The U.S. Food and Drug Administration (FDA) has accepted the New Drug Application (NDA) for vepdegestrant for the treatment of patients with estrogen receptor-positive (ER+)/human epidermal growth factor receptor 2-negative (HER2-), ESR1-mutated advanced or metastatic breast cancer who have previously received endocrine-based therapy. The FDA has assigned a Prescription Drug User Fee Act (PDUFA) action date of June 5, 2026.

Vepdegestrant is an investigational, orally bioavailable PROteolysis TArgeting Chimera (PROTAC) estrogen receptor degrader being jointly developed by Arvinas and Pfizer. It is the first PROTAC to pair positive Phase 3 efficacy with an active US regulatory review. The NDA submission was based on data from VERITAC-2 (NCT05654623), a global, randomized Phase 3 clinical trial evaluating vepdegestrant versus fulvestrant. These data were recently presented at the American Society of Clinical Oncology (ASCO) 2025 Annual Meeting and were simultaneously published in The New England Journal of Medicine.

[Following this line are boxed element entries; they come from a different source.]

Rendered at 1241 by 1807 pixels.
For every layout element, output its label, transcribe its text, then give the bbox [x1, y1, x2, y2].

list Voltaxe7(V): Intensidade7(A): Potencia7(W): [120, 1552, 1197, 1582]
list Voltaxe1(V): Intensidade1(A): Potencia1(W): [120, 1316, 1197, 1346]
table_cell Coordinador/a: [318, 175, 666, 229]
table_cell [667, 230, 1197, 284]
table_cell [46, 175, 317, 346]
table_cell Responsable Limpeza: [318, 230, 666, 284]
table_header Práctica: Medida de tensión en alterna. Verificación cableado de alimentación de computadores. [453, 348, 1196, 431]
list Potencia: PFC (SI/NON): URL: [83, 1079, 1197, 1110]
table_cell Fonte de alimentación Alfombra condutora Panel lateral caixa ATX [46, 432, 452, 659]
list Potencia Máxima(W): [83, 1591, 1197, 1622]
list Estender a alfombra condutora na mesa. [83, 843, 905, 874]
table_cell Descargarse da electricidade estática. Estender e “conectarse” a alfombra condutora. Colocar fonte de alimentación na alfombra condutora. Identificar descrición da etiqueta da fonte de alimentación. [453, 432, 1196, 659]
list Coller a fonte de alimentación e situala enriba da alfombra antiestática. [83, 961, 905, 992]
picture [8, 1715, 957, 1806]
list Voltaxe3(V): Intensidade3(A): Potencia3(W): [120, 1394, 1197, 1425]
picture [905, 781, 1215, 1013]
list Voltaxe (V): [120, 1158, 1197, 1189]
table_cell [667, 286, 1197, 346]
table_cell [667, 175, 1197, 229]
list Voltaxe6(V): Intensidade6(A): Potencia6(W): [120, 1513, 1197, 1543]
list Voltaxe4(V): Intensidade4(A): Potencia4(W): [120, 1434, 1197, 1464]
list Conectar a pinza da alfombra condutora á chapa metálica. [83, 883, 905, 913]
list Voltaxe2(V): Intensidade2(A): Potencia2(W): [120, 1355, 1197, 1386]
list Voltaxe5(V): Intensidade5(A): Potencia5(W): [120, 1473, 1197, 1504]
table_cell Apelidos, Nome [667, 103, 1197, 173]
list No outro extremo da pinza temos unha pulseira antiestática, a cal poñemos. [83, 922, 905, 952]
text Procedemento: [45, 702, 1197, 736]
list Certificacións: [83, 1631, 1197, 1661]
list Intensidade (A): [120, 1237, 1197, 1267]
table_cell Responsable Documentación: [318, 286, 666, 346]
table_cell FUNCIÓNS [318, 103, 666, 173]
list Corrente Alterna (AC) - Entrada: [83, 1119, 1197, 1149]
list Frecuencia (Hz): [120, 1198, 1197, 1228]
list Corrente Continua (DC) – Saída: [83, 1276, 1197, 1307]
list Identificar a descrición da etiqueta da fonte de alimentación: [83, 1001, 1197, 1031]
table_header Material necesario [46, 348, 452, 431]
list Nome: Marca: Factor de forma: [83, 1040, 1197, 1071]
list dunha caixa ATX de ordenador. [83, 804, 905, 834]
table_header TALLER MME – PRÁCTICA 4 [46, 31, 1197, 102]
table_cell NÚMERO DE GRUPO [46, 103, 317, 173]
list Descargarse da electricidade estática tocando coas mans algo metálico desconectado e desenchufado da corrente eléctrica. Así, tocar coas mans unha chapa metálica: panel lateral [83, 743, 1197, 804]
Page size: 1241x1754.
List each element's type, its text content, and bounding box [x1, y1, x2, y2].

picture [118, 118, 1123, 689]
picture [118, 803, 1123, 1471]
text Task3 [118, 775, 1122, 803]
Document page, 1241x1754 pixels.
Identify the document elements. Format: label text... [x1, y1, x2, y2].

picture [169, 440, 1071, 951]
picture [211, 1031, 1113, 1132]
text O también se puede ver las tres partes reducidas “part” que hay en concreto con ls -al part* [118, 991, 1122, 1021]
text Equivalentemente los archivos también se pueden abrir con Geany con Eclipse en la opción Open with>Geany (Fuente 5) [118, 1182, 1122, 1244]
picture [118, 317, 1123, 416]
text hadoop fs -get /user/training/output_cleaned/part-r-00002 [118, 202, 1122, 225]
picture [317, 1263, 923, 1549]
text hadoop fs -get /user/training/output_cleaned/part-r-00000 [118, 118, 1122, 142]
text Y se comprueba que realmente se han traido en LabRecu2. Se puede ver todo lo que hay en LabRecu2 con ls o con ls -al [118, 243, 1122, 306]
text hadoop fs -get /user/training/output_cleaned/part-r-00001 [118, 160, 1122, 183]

The Phase 3 VERITAC-2 trial evaluated the efficacy and safety of vepdegestrant as a monotherapy compared to fulvestrant in patients with ER+/HER2- advanced or metastatic breast cancer previously treated with a CDK4/6 inhibitor plus endocrine therapy. The trial enrolled 624 patients, 270 of whom had ESR1m positive disease, at 213 sites in 25 countries. Patients were randomized 1:1 to receive either vepdegestrant once daily, orally on a 28-day continuous dosing schedule, or fulvestrant, administered intramuscularly. In the trial, 43% of patients (n=270) had ESR1 mutations detected. The primary endpoint was progression-free survival (PFS) in the ESR1-mutation and intent-to-treat populations as determined by blinded independent central review. Overall survival is the key secondary endpoint.

Vepdegestrant has also been granted Fast Track designation by the FDA. The CEO at Arvinas stated that vepdegestrant demonstrated improved progression-free survival in patients with ESR1-mutated ER+/HER2- advanced breast cancer, and that with the efficacy and favorable tolerability seen in VERITAC-2, the company believes vepdegestrant, if approved, has potential to be a best-in-class treatment option for patients in the second-line ESR1-mutant setting.

Vepdegestrant is an oral, CRBN-recruiting PROTAC that degrades ERα—including ESR1-mutant variants—in ER+/HER2- breast cancer. Beyond the clinical results, vepdegestrant demonstrates that large, heterobifunctional degraders can achieve once-daily oral dosing.

In July 2021, Arvinas announced a global collaboration with Pfizer for the co-development and co-commercialization of vepdegestrant; Arvinas and Pfizer will share worldwide development costs, commercialization expenses, and profits.